A tracking station at Perth, Australia established contact with the Russian “lost” spacecraft Phobos-Grunt on November 22 at 20:25 UT. This was the first signal received on Earth since the mission to Mars’ Phobos moon was launched on November 8, 2011. Roscosmos engineers and ESA teams are now working to maintain communications with the spacecraft. The contact now made with the spacecraft may open up even more possibilities for saving the mission.
No meaningful telemetry was received from Phobos-Grunt, there was only an acquisition of a radio signal from the orbiting spacecraft. ESA said in a press release that the signals sent to Phobos-Grunt commanded the spacecraft’s transmitter to switch on, sending a signal down to the station’s 15 m dish antenna. Data received from Phobos-Grunt were then transmitted from Perth to Russian mission controllers via ESA’s Space Operations Centre, Darmstadt, Germany, for analysis. ESA stations in French Guiana and the Canary Islands were also listening for signals from Phobos-Grunt.

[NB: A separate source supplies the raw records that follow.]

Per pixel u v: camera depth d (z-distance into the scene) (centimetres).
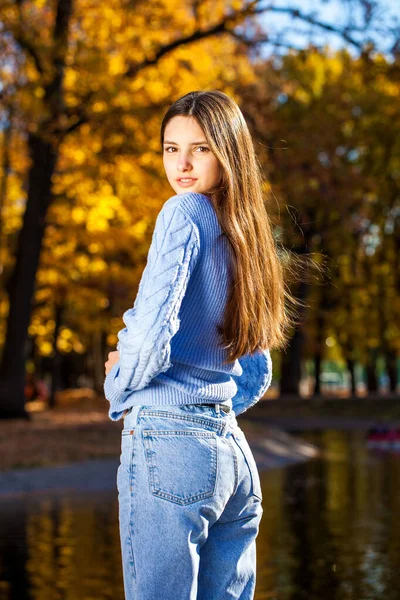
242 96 2289
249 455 294
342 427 3534
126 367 271
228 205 292
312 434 3112
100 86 2142
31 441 1892
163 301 267
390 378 4941
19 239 2444
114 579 770
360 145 3716
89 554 888
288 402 4016
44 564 838
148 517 275
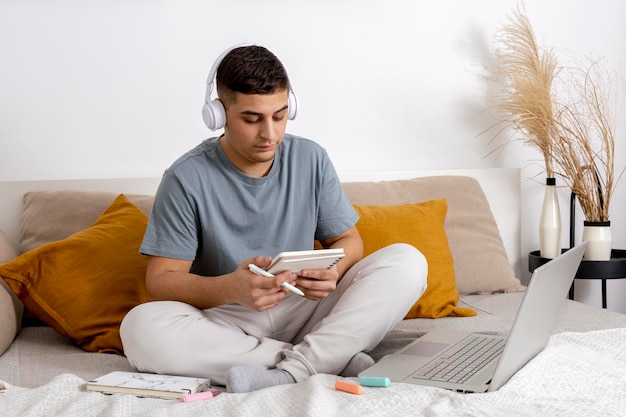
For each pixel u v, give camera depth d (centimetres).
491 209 286
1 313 195
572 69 299
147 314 168
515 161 298
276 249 190
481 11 290
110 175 263
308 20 276
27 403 143
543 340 162
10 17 254
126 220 222
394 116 286
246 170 188
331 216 198
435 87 289
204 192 185
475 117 292
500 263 255
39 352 197
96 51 260
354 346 164
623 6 303
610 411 131
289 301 185
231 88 171
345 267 189
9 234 247
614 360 162
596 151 301
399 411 132
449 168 292
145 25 263
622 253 295
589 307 229
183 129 268
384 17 282
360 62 281
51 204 239
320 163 198
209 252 188
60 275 204
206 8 268
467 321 214
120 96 263
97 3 259
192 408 137
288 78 182
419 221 238
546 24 297
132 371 175
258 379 151
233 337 168
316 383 141
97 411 138
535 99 274
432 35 287
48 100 258
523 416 128
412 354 167
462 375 151
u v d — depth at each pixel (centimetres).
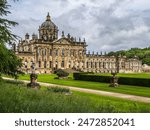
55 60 18638
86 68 19950
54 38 19475
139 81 6619
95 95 4444
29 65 17838
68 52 19100
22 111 1529
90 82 8088
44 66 18375
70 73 15850
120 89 5709
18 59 3778
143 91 5300
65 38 18962
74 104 1834
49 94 2412
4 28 2886
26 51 17975
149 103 3581
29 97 2219
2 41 2855
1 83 2997
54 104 1711
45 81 8600
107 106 1912
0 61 2934
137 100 3919
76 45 19388
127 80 6988
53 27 19450
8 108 1614
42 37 19400
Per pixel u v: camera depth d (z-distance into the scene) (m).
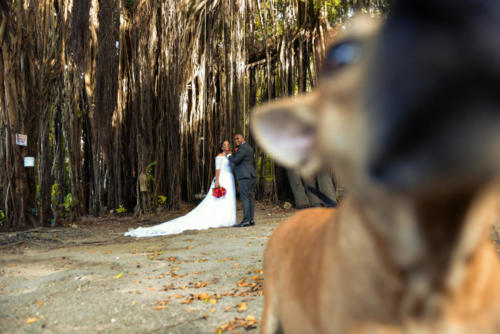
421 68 0.52
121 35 11.62
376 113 0.59
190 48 11.91
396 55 0.54
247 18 12.00
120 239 7.51
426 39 0.52
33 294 3.95
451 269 0.83
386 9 8.64
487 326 0.87
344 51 0.78
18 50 8.38
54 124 10.34
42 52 8.79
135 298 3.82
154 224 9.67
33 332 3.08
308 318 1.21
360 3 9.14
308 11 12.27
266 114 1.14
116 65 10.74
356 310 0.94
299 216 1.74
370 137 0.62
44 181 8.93
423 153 0.55
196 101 12.91
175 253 5.93
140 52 11.19
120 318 3.32
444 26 0.51
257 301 3.65
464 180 0.58
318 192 1.65
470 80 0.50
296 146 1.11
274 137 1.14
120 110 11.69
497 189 0.64
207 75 12.32
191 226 8.65
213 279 4.44
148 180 11.52
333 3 11.41
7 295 3.98
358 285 0.93
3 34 8.19
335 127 0.82
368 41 0.68
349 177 0.80
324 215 1.59
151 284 4.31
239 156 8.59
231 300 3.72
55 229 8.37
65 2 9.52
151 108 11.59
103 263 5.35
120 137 11.66
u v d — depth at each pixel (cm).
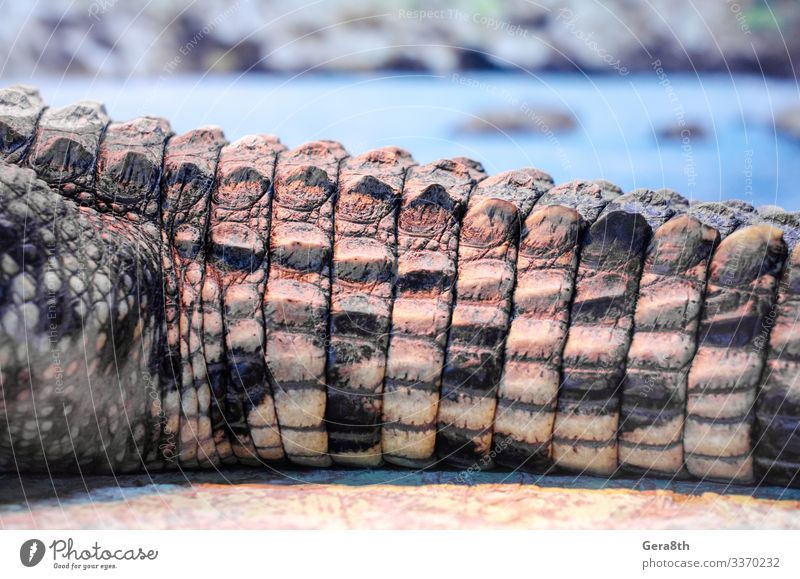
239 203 236
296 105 323
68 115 238
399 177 238
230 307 234
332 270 234
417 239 235
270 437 235
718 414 231
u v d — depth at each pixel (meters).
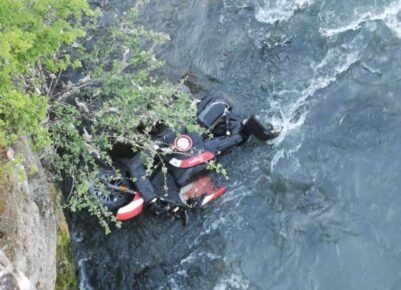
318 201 15.99
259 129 15.94
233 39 18.36
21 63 10.18
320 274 15.11
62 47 16.31
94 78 14.31
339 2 18.67
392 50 17.98
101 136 13.78
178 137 14.90
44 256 11.45
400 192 15.97
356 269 15.08
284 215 15.88
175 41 18.14
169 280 15.23
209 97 16.55
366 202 15.89
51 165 14.24
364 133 16.84
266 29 18.53
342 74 17.75
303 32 18.41
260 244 15.59
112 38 15.59
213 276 15.25
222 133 16.12
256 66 17.95
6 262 8.95
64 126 13.21
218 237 15.70
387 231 15.48
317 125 17.03
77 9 11.25
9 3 9.73
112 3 18.44
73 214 15.56
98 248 15.47
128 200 14.87
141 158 14.55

Top officials with Roscosmos say Phobos-Grunt is likely functional and charging batteries through its solar panels. Its orienation appeared to be stable and there was evidence it was attempting to maintain its orbit. As of Tuesday, Phobos-Grunt was flying in a slightly elliptical orbit at an altitude of between 132 miles and 197 miles. Analysts estimate the craft could fall back to Earth between December and March. The potential uncontrolled fall of Phobos-Grunt comes after NASA and German satellites re-entered in September and October. Both satellites, which were smaller and less massive than Phobos-Grunt, fell into the sea away from people.
Phobos-Grunt launch window
But, while staff is still trying to enable new commands, discussion is ongoing on whether the launch window will still be open for the craft to complete the mission. Initial launch window to complete the return of Phobos-Grunt probe was November 21, althrough some experts now suggested that till November 24 the mission would still have some chance. A launch window is a period during which travel from one celestial body to another is possible, given a spacecraft’s propulsion capabilities and the alignment of the celestial bodies as they move through space. The launch window for an Earth-to-Mars trajectory actually would allow Grunt to reach Mars and Phobos, if communication were restored, for about two or three weeks from now.

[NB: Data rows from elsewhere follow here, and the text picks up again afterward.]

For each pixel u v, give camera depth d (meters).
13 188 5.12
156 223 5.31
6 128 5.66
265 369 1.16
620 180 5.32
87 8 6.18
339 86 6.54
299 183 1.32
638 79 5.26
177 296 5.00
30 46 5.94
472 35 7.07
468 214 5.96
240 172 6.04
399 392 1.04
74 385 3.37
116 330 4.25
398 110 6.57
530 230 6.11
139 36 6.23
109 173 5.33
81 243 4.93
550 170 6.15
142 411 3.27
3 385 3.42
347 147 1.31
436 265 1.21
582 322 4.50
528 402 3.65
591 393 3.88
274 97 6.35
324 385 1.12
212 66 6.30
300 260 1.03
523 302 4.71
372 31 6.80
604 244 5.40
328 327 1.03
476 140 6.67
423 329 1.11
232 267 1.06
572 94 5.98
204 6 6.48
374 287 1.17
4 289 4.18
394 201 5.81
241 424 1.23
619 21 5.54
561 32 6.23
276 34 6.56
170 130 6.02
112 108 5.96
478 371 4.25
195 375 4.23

The hopes are now is that at the very least engineers can prevent the spacecraft from plummeting back to Earth – and with guarded optimism that the mission could proceed in some manner. A mission leaving from Earth orbit well into December might still succeed. If the capsule really had no chance of making it from Phobos back to Earth, the capsule might even be jettisoned in high Earth orbit before the sustainer stage completes the final burn to escape Earth’s gravitational pull. This might return the LIFE biomodule to Earth after a long trajectory through deep space that would satisfy the objectives of the experiment.
The spacecraft was scheduled to land on Phobos in February 2013 after entering orbit around Mars in October 2012. In the future, advanced propulsion technologies could allow for trips between Earth and Mars to depart at any time, but for now spacecraft must wait for the optimal moment. For trajectories from Earth to Mars, launch windows occur roughly every 26 months, as do launch windows for inbound flights to Earth from Mars. In the case of NASA’s Mars Science Laboratory with its rover “Curiosity,” for example, the launch window to Mars is open until December 18.

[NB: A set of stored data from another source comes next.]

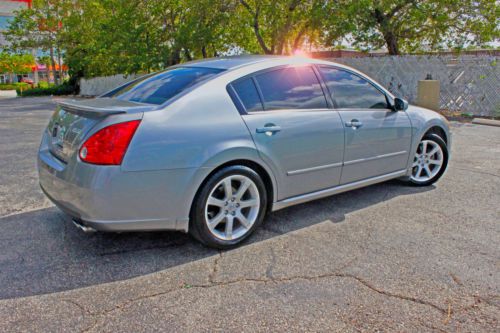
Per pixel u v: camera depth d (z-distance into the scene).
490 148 6.91
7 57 41.88
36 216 3.74
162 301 2.38
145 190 2.68
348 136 3.73
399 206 4.04
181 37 15.80
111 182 2.57
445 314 2.25
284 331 2.11
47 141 3.29
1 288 2.50
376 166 4.09
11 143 7.50
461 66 11.82
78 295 2.44
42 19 29.09
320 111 3.55
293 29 14.86
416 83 12.95
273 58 3.57
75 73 29.70
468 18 12.84
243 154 3.02
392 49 14.56
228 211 3.08
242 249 3.09
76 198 2.66
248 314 2.25
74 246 3.11
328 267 2.79
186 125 2.81
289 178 3.38
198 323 2.17
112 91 3.86
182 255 2.98
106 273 2.71
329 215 3.80
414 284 2.56
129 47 17.66
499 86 11.04
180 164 2.76
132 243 3.17
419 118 4.48
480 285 2.55
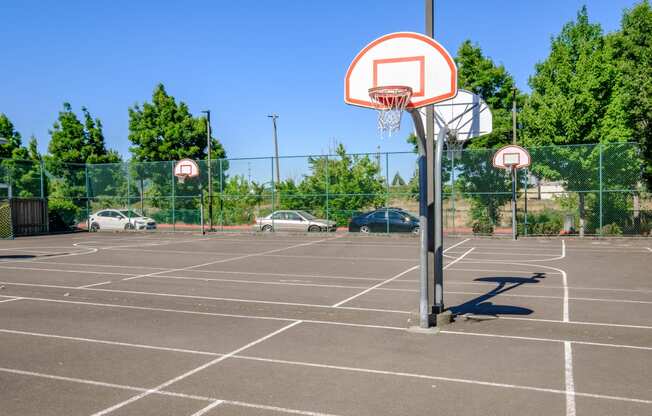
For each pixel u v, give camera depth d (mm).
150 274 15391
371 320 9492
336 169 28875
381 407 5480
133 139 43375
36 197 32125
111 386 6188
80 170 35125
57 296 12023
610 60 26016
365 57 9016
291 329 8867
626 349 7535
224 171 31672
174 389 6066
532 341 7973
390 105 8766
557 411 5344
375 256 19609
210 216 32000
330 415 5293
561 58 26812
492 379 6301
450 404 5547
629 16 25219
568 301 11047
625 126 24891
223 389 6047
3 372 6719
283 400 5695
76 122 42781
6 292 12555
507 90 34094
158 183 33344
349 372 6602
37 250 22656
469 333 8477
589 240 24234
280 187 30109
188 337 8383
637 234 24438
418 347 7680
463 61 34062
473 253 19984
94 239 28531
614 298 11336
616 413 5293
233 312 10281
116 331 8805
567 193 25625
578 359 7066
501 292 12141
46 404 5648
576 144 25688
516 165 24734
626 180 24156
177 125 42500
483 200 26703
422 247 8695
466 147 34281
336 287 13039
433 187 9328
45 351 7641
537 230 26125
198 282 13898
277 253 20859
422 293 8711
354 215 28562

The interplanetary module is equipped with a descent engine and legs for landing on the Martian moon, machinery for scooping the regolith sample, and about 50 kilograms of extremely advanced scientific equipment whose value to the mission does not depend on whether the regolith sample makes it back to Earth. Finally, there is the ascent stage and the return capsule that will lift off with it for the flight to Earth. In addition to accommodating the regolith that will be deposited inside, the capsule holds the Planetary Society’s LIFE biomodule, a study of the effects of the interplanetary space environment on organisms during a long-term voyage through space. (UniverseToday)
Additional communication slots are available on November 23 at 20:21–20:28 GMT and 21:53–22:03 GMT, and ESA teams are working closely with Russian controllers to determine how best to maintain communication with their spacecraft.